A family of five girls. And I was smack dab in the middle. I was surrounded on every side by girliness. Blond nylon hair, disproportionate long legs to the extreme, and designer outfits littered the bedrooms and hallways. Occasionally a half-naked Barbie was found in the kitchen's junk drawer. It was a Tim Burton Mattell nightmare.
Someone had to break free from the perfectly painted blue-eyed madness. That's when I discovered Transformers and G.I. Joe's. I was already familiar with mud, snakes, frogs, and trees. But now I had comrades.
No Barbie was safe. I knew where they hid them, and knowing is half the battle. G.I. Joe and Cobra had many wars. There were mass casualties, including decapitated and butched Barbies. Some came back with limbs having been blown off. War is hell, Barbie.
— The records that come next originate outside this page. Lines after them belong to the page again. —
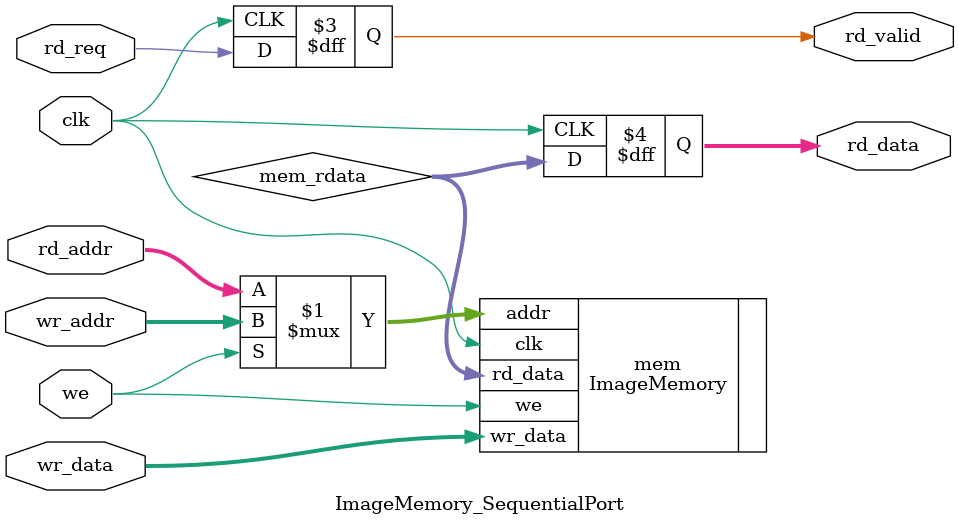
<source format=sv>

module ImageMemory_SequentialPort #(
    parameter int IMG_W = 512,
    parameter int IMG_H = 512
)(
    input  logic clk,
    input  logic rd_req,
    input  logic [$clog2(IMG_W*IMG_H)-1:0] rd_addr,

    output logic rd_valid,
    output logic [7:0] rd_data,

    // Write port (opcional para carga inicial)
    input  logic we,
    input  logic [$clog2(IMG_W*IMG_H)-1:0] wr_addr,
    input  logic [7:0] wr_data
);

    logic [7:0] mem_rdata;

    ImageMemory #(
        .IMG_W(IMG_W), .IMG_H(IMG_H)
    ) mem (
        .clk(clk),
        .we(we),
        .addr(we ? wr_addr : rd_addr),
        .wr_data(wr_data),
        .rd_data(mem_rdata)
    );

    always_ff @(posedge clk) begin
        rd_valid <= rd_req;
        rd_data  <= mem_rdata;
    end

endmodule

</source>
Yes, there were tears, and much tattling, but humans really have no control over Deceptacons. They're Rogue. They could hit you anywhere, anytime. Even when you're skinny dipping in a swimming pool also referred to as, mom's salad bowl.
Life was hard for Barbie and all of her clones. And now she's laying pantless in my backyard, in the snow. Chunks of ice sticking to her hair, she stares into the sky, "help me, help me."
Not my daughters Barbie, no, it's the dogs. Who knew Barbie's hair was so yummy and chewable?
Do I open the back door, walk three steps and save her?